• _JOB_
Reproduce the data verbatim between the line containing "Rendered at 1754 by 1241 pixels." and the line containing "list Hannover –", inclusive, and return only those lines.

• _PROVIDED DATA_
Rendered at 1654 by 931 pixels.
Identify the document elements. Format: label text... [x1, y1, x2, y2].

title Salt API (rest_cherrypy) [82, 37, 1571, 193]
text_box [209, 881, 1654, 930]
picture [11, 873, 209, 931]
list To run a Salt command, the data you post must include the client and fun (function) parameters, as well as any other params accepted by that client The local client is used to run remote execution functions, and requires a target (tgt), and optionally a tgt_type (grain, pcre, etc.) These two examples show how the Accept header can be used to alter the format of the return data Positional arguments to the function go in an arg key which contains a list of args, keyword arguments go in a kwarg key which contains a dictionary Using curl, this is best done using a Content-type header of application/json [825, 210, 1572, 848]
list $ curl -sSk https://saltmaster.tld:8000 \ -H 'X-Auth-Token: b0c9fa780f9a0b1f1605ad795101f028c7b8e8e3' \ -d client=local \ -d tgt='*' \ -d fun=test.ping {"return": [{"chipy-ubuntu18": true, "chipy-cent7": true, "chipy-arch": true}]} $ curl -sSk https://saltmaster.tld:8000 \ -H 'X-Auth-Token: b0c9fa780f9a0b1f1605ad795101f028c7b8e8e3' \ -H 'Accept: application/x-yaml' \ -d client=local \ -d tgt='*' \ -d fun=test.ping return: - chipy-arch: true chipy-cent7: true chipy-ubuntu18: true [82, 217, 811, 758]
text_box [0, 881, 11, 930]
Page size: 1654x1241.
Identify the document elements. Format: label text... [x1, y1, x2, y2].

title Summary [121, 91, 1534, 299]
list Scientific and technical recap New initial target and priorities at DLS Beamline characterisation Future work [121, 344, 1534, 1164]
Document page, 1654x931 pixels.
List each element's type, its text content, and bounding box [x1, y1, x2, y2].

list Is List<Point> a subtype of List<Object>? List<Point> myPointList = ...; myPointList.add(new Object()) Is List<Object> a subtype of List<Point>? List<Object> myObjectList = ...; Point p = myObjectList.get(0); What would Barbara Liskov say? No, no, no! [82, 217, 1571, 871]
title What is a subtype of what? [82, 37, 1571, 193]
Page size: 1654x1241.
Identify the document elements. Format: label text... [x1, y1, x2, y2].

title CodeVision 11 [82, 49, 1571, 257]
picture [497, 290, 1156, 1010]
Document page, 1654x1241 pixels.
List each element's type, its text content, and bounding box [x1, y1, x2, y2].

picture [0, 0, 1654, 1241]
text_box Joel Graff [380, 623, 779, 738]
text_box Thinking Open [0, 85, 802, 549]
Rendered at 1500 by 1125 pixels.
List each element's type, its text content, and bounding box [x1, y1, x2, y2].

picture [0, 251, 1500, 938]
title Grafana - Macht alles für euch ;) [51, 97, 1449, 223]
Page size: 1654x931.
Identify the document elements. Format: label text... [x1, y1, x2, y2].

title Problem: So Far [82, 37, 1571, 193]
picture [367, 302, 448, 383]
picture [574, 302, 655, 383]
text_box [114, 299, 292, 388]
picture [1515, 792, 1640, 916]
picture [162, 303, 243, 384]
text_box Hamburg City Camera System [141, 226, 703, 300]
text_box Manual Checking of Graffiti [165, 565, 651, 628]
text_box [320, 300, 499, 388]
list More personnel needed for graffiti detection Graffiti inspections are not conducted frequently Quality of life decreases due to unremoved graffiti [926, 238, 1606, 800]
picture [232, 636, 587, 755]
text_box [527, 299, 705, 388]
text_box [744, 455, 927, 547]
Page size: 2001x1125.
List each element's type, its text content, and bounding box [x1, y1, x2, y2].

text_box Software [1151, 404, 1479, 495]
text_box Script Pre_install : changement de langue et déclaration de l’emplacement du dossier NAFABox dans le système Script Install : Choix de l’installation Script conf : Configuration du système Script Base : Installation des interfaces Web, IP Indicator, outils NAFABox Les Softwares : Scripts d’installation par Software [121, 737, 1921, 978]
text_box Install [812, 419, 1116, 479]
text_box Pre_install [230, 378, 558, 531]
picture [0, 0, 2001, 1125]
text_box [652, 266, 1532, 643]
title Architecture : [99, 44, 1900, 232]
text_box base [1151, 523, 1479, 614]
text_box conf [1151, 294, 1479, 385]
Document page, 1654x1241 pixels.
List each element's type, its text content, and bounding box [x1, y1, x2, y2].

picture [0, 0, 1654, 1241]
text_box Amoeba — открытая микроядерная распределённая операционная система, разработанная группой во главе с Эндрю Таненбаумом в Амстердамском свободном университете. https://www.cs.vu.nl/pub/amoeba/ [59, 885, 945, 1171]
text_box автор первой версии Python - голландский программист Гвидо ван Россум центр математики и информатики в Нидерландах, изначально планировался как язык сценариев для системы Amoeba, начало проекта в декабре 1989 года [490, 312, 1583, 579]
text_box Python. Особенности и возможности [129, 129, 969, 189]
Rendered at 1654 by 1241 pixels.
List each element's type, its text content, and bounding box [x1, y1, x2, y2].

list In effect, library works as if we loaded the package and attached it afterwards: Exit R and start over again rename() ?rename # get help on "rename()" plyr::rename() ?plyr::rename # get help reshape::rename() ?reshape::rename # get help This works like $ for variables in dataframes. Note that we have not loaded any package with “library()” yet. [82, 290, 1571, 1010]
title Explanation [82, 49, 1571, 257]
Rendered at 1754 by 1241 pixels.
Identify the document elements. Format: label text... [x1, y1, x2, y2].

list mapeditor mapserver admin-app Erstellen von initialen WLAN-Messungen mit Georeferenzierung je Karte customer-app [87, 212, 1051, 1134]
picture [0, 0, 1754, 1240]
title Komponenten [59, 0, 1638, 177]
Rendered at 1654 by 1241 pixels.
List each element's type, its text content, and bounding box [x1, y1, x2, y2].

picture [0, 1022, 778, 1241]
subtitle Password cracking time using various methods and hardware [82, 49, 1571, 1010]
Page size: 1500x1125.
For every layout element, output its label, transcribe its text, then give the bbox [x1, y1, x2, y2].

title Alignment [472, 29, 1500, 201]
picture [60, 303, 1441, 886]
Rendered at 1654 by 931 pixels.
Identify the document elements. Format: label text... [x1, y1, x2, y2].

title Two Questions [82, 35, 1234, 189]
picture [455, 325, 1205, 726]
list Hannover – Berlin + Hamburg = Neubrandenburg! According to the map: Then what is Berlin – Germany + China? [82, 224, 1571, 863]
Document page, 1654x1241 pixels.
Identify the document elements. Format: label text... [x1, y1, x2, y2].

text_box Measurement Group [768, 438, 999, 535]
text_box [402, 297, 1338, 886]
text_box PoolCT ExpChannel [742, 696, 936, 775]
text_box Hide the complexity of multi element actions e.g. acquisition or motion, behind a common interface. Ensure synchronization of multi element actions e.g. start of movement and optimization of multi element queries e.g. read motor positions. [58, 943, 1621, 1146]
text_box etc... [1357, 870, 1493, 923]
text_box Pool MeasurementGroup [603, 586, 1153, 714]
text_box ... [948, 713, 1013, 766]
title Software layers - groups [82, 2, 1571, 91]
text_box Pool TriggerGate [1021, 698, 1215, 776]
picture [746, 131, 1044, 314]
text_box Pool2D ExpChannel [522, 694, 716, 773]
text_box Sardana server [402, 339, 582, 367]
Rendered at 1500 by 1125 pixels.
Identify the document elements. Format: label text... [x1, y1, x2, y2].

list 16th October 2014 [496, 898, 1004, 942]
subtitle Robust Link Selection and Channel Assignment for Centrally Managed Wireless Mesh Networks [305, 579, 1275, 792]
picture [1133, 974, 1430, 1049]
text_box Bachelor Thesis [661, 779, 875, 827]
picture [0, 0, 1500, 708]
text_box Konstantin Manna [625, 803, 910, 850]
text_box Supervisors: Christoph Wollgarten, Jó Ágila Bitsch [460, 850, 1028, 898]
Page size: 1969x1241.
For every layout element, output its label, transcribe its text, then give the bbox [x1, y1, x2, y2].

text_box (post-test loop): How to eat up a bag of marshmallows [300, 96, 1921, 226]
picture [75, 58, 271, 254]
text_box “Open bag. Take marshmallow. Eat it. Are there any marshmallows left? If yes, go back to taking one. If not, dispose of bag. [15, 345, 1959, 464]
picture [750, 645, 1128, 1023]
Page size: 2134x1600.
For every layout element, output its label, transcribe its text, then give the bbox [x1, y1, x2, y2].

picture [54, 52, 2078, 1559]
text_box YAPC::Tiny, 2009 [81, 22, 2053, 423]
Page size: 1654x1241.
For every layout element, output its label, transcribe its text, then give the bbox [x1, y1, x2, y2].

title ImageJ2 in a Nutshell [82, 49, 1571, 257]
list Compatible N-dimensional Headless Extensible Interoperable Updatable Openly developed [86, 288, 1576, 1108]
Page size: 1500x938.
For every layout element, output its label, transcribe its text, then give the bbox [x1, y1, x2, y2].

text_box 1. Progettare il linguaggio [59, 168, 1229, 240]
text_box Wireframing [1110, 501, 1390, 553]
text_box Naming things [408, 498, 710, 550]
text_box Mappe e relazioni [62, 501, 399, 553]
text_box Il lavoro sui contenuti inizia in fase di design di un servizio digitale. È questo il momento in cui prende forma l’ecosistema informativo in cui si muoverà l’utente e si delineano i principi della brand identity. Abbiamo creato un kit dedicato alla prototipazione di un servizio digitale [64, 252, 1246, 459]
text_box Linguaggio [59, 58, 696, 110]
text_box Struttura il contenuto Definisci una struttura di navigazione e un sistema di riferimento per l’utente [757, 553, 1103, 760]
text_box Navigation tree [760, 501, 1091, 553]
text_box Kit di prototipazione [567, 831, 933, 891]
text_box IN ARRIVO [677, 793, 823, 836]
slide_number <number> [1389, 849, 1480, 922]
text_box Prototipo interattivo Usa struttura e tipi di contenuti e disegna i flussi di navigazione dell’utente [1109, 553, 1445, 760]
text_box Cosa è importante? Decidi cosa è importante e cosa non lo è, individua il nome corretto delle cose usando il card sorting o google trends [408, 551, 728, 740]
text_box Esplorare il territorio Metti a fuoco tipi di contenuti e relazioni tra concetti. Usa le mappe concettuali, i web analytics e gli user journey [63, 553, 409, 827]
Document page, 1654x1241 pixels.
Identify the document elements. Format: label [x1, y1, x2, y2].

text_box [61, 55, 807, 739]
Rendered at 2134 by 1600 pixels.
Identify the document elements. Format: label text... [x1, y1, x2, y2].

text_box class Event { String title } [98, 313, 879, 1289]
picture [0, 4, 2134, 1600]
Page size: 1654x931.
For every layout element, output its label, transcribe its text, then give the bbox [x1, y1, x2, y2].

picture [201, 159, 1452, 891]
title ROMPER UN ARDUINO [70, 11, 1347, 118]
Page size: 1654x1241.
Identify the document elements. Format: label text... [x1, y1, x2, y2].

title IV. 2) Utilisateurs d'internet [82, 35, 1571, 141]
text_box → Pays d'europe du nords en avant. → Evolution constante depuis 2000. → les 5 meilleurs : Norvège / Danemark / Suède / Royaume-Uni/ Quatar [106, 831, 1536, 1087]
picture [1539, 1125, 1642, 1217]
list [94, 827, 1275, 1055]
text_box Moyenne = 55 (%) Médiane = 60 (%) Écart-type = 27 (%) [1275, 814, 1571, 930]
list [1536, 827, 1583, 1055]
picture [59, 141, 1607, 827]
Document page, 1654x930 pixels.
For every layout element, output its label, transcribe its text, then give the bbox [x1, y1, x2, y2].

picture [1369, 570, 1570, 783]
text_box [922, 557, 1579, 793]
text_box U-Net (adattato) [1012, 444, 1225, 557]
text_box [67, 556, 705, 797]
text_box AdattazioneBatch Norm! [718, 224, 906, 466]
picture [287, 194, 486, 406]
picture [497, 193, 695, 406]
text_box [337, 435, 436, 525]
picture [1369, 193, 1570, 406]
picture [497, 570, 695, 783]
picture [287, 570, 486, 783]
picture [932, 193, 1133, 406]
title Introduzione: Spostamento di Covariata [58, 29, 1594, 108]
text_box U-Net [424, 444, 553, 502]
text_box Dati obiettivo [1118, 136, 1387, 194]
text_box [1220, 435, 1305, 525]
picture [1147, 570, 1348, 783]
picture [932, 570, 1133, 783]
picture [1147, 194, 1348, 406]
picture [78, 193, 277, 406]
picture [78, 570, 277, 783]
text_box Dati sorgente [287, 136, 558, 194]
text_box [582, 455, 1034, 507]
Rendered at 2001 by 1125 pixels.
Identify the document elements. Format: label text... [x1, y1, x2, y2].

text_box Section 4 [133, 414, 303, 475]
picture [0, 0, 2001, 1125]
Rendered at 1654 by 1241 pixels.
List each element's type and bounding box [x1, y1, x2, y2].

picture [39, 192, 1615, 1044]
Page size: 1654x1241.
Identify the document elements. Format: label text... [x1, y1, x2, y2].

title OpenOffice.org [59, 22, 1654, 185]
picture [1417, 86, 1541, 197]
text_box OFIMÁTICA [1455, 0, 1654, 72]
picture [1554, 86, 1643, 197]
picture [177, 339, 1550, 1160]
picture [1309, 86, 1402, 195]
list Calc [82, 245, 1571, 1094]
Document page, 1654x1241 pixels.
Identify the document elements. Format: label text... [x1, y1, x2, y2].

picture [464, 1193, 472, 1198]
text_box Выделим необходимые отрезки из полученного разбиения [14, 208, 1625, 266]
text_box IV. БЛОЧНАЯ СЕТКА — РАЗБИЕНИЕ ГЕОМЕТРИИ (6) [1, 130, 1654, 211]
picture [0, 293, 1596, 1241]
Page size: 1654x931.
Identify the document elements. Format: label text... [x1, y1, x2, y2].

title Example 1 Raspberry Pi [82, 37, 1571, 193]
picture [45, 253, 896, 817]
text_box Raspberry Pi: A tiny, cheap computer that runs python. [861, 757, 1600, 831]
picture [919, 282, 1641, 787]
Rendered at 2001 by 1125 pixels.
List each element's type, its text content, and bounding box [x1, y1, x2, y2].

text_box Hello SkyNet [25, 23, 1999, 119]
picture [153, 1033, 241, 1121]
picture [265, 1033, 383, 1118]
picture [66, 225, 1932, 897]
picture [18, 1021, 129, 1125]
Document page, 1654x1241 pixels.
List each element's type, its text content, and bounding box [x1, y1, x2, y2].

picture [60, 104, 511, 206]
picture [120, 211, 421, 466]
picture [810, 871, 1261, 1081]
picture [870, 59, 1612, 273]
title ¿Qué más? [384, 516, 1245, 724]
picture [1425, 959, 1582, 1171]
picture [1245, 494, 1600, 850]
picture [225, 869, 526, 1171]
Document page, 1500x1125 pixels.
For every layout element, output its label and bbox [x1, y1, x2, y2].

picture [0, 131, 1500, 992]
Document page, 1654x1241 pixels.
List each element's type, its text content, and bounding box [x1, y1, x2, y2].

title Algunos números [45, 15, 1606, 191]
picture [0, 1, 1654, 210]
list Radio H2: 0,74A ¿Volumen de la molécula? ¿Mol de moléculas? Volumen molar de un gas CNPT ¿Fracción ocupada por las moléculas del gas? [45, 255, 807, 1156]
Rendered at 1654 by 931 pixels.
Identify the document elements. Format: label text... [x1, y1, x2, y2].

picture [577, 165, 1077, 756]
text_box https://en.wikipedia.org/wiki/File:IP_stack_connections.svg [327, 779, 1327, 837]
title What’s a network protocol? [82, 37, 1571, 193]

• _EXERCISE RESULT_
Rendered at 1754 by 1241 pixels.
Identify the document elements. Format: label text... [x1, y1, x2, y2].

list mapeditor mapserver admin-app Erstellen von initialen WLAN-Messungen mit Georeferenzierung je Karte customer-app [87, 212, 1051, 1134]
picture [0, 0, 1754, 1240]
title Komponenten [59, 0, 1638, 177]
Rendered at 1654 by 1241 pixels.
List each element's type, its text content, and bounding box [x1, y1, x2, y2].

picture [0, 1022, 778, 1241]
subtitle Password cracking time using various methods and hardware [82, 49, 1571, 1010]
Page size: 1500x1125.
For every layout element, output its label, transcribe its text, then give the bbox [x1, y1, x2, y2].

title Alignment [472, 29, 1500, 201]
picture [60, 303, 1441, 886]
Rendered at 1654 by 931 pixels.
Identify the document elements. Format: label text... [x1, y1, x2, y2].

title Two Questions [82, 35, 1234, 189]
picture [455, 325, 1205, 726]
list Hannover – Berlin + Hamburg = Neubrandenburg! According to the map: Then what is Berlin – Germany + China? [82, 224, 1571, 863]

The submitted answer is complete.